When trading on the news, every Singapore Forex trader must follow certain steps in order to make his trading organized and profitable. There are 3 main stages that every trader must remember. Before you start trading you need to find out the exact time of the news release and what type of financial news it is.
The first stage. This stage takes place before the news release. We check where USD is moving during this time and read the analysts’ forecasts that are helping us approximately estimate what we can expect from the news and the market. For example, if you expect high inflation in the USA, it’s bad for the USD and it is likely to fall. In this case you will open a sale position. If the expectations are good for the USA we buy USD.
Second stage. The Second stage starts approximately half an hour before the news release. It is better to close the previously open positions or, in extreme cases, to put the stop-losses as the market might become very chaotic and unpredictable by this time. The Second stage in the Forex news trading is relevant in case if you have open positions before the news release, if not – go to the third stage.

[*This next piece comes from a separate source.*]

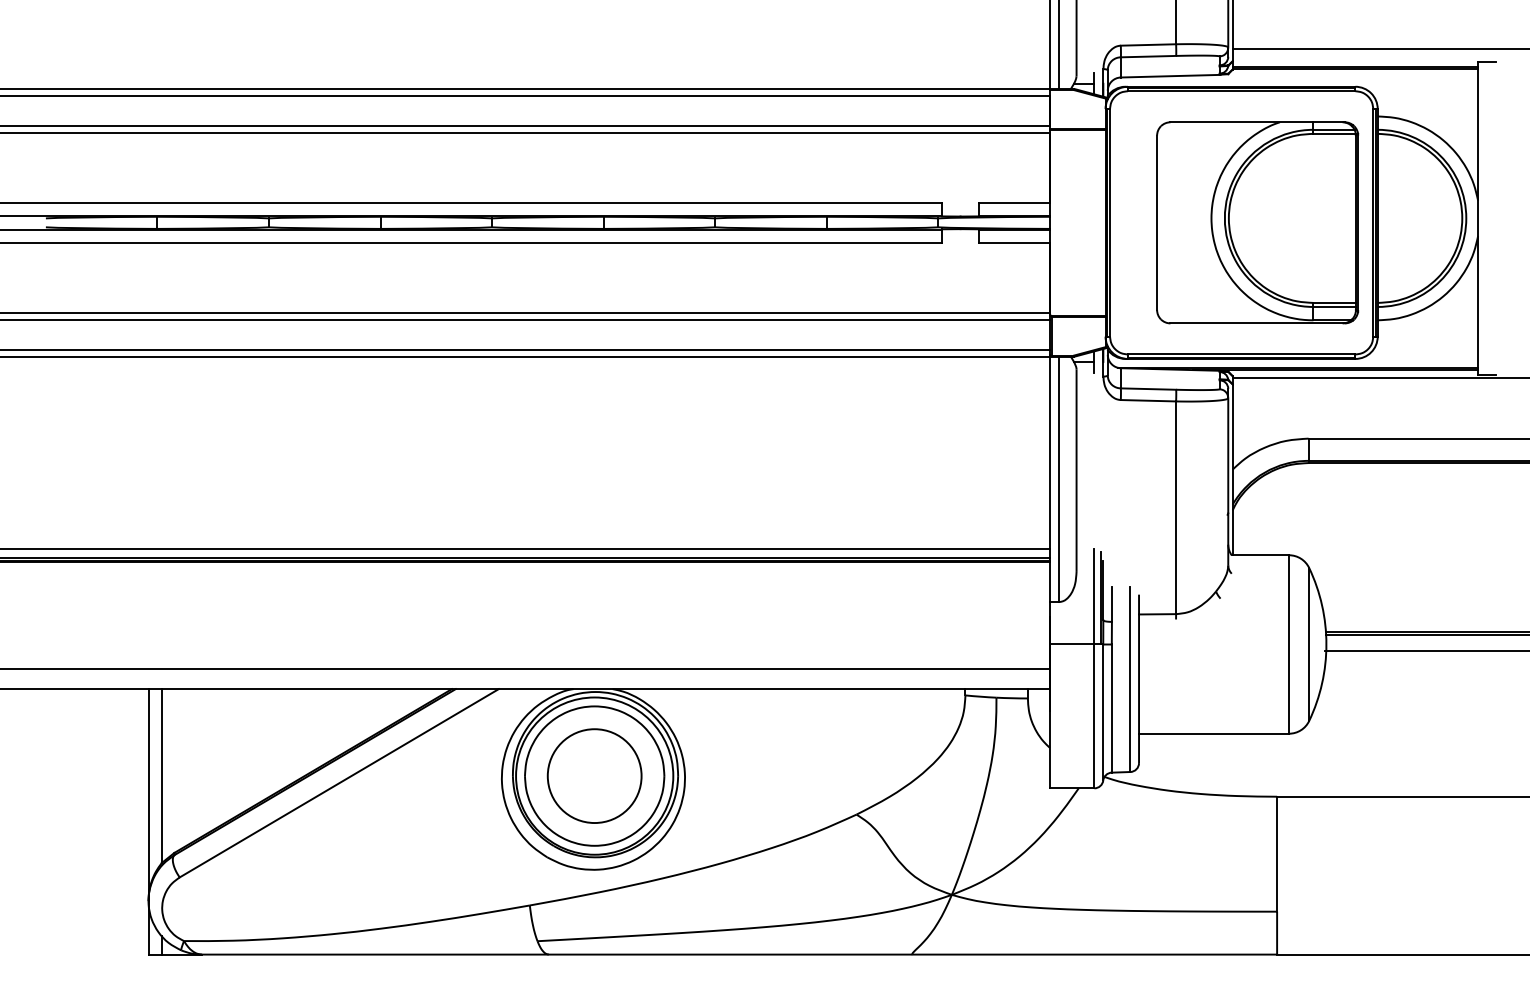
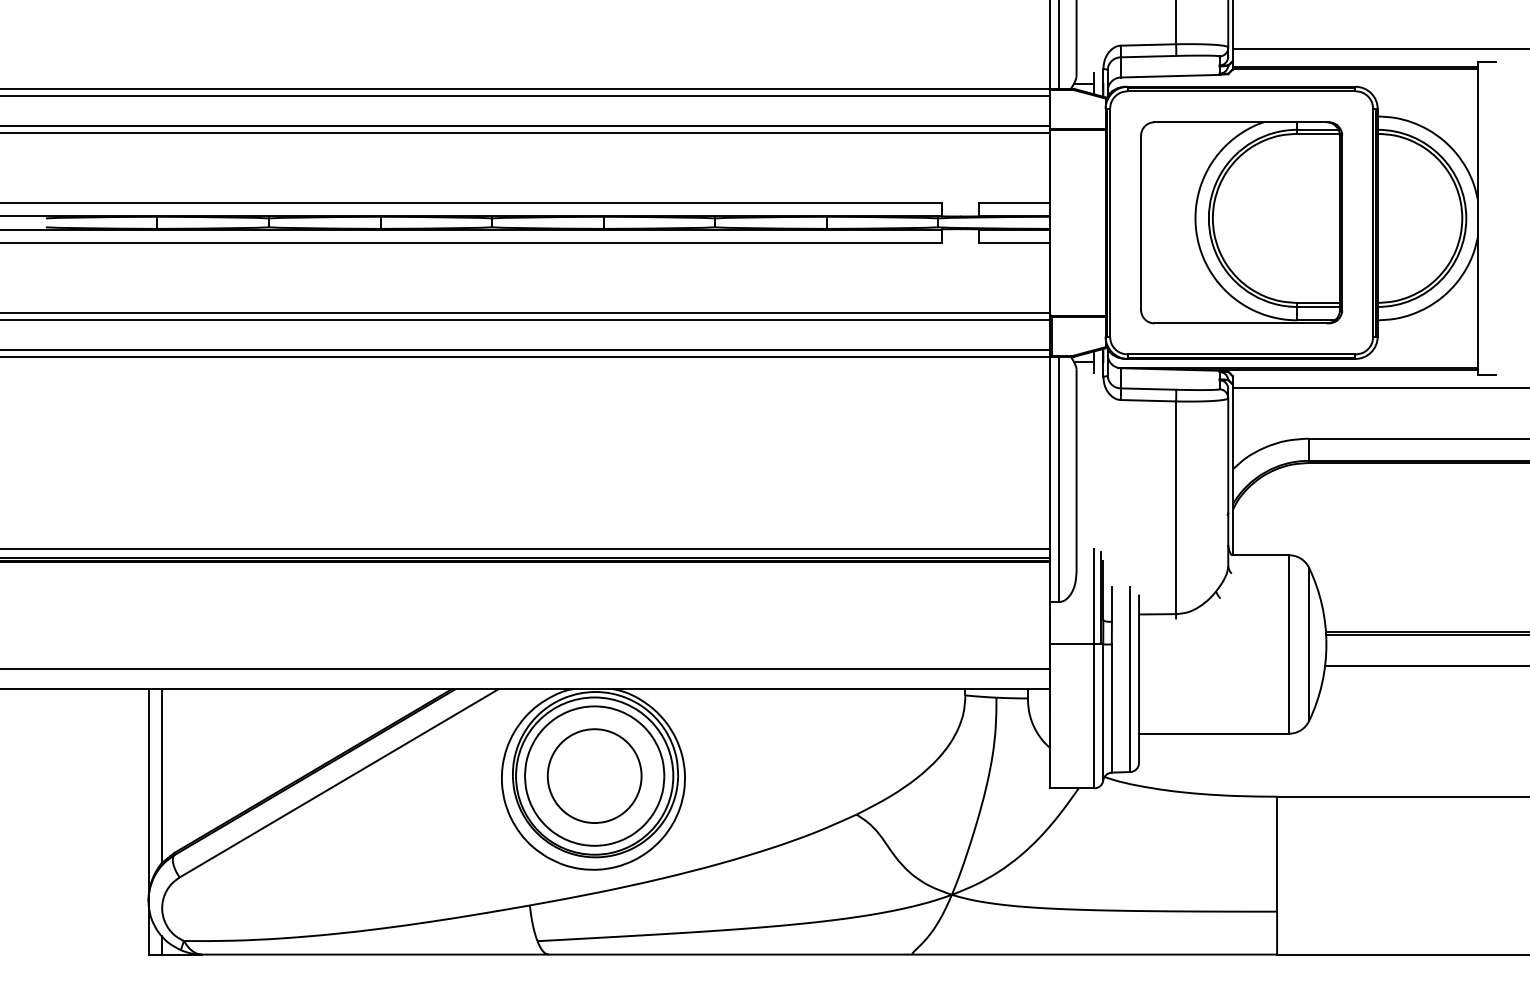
part at (1257, 222) position: (1257, 222) -> (1241, 222)
line at (1379, 377) position: (1379, 377) -> (1379, 387)
line at (1425, 651) position: (1425, 651) -> (1425, 666)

If you think your nerves can not withstand the stress of the price movement against your position, you don’t have to trade at the moment, just watch the market and get moral satisfaction. Forex will be here tomorrow and a month later. But you should be ready for it. Meanwhile you can look at the Forex market’s movements and practice using a paper and your Forex demo account.
And finally, the third stage. This is the news release time and we are looking for the right moment to open a trading position. For example the news released show that the USA inflation is going to grow, and the markets stat moving. (EUR/USD is moving up and USD/JPY is moving down). Do not rush to enter the market during the first seconds or even minutes after the news release. Open your trading position if you think that the price will continue to move that direction. If the market keeps moving your direction and you are making profit, pull your stop-loss after the market, keeping in mind that there will be some corrections of the trend. Thus, you will not close your position too early and will make good profits.
Sounds simple, isn’t it? But this is an “ideal scenario”. The reality may be different. Often the market “shakes” a lot before it takes one direction and this is a very dangerous time for a Forex trader to enter the market.
Use this strategy very carefully and only after practicing on a demo account. Calculate the lot size, as well as your psychological situation. The Forex news trading strategy may give you high profits, but you must be careful and practice a lot. We wish you positive emotions and good market movements!